THE GREAT MUPPET CAPER, Miss Piggy, 1981, (c) Universal/courtesy Everett Collection
©Universal/Courtesy Everett Collection

They are always on. When Barretta tried to tell a story about the time he had to film a bit as a pig on an actual stunt plane, fighting off nausea for a singing number, he mentions that it’s a anecdote that made it onto “Muppet Guys Talking.”

That turns out to be an unintentional setup.

“That’s that documentary we made isn’t it?,” deadpanned Oz.

“Yes, it is,” added Brill.

“And you can only get it at www.muppetguystalking.com,” said Goelz.

“Yeah, I think www.muppetguystalking.com is the only place you can get it, you can’t get it on DVD or on streaming,” explained Oz.

“But what is www.muppetguystalking.com,” asked a straight-faced Barretta.

“It’s the only site where you can get the documentary, Muppet Guys Talking. You can’t get it on DVD.”

“Well, when is that coming out?,” asked Barretta.

“On March 16,” said Goelz.

“What? I can’t wait,” exclaimed Barretta.

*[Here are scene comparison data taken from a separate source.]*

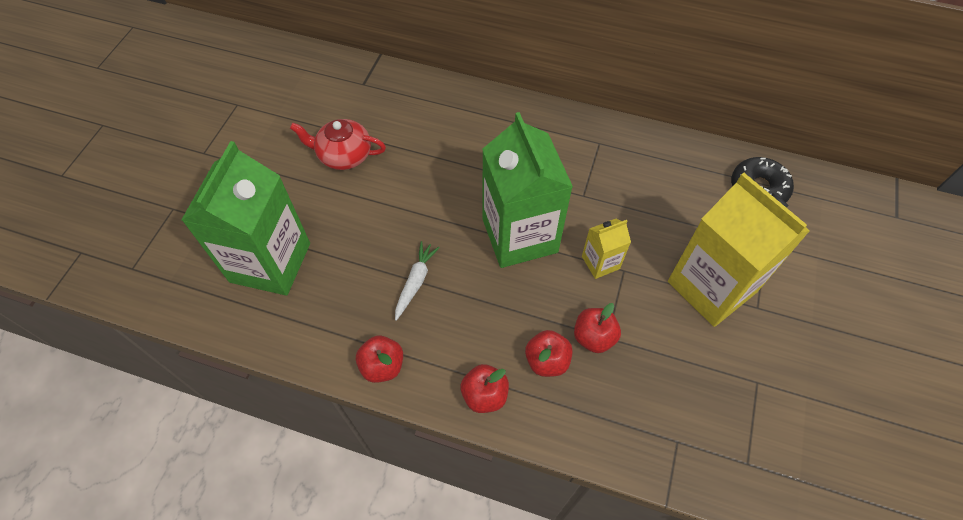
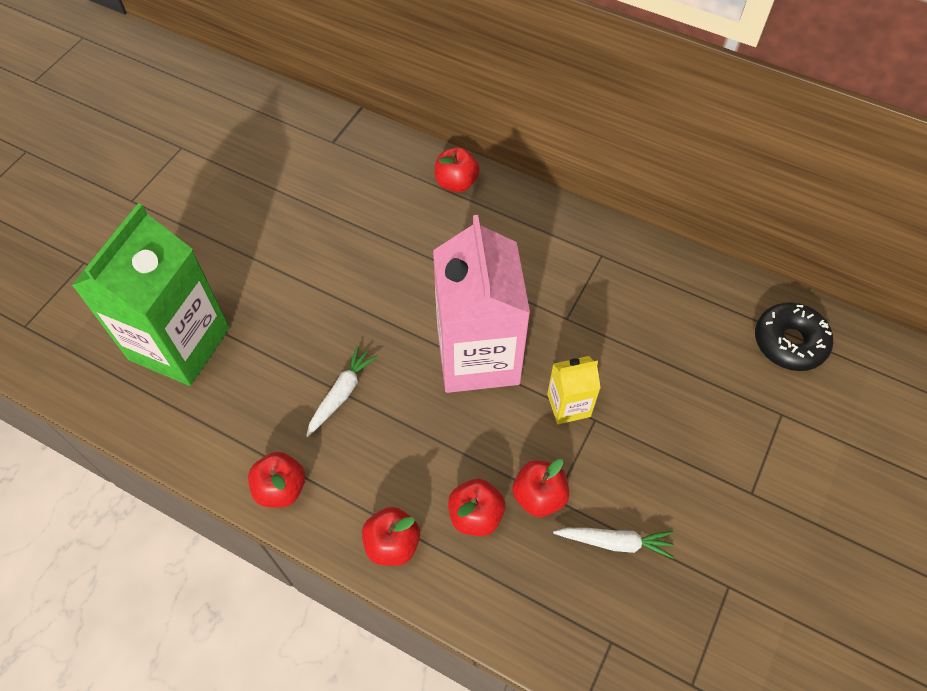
camera: 10 degrees right, 0 degrees up
red teapot [290,119,386,170] -> none
green carton [482,112,573,268] -> pink carton [433,215,530,393]
yellow carton [668,173,810,327] -> none
none -> red apple [435,147,480,192]
none -> white carrot [553,528,674,558]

“Okay, we’re done,” quipped Oz.

Barretta finally gets to tell his story: About filming a bit where he had to manipulate a pig Muppet and sing aboard a stunt plane that was being put through some stomach-churning maneuvers.

“It took me a long time (to get it) because I kept getting nauseous and trying to keep my arm up and not vomit at the same time,” said Barretta.

“Well, Jim did it with Ralph and John Denver in a biplane,” interjected Oz.

“Yeah, no nausea. He was fine,” added Goelz.

“Did he sing?,” asked Barretta.

“He did the same thing and John Denver was flying and Jim was behind Rowlf, and he was at the bottom,” said Oz. “But he was not a sissy.”

“Jim was a man,” added Goelz.

“Well, that’s better than my story,” sighed Barretta.

Where’s the drum-bashing Animal with a rimshot when you need him?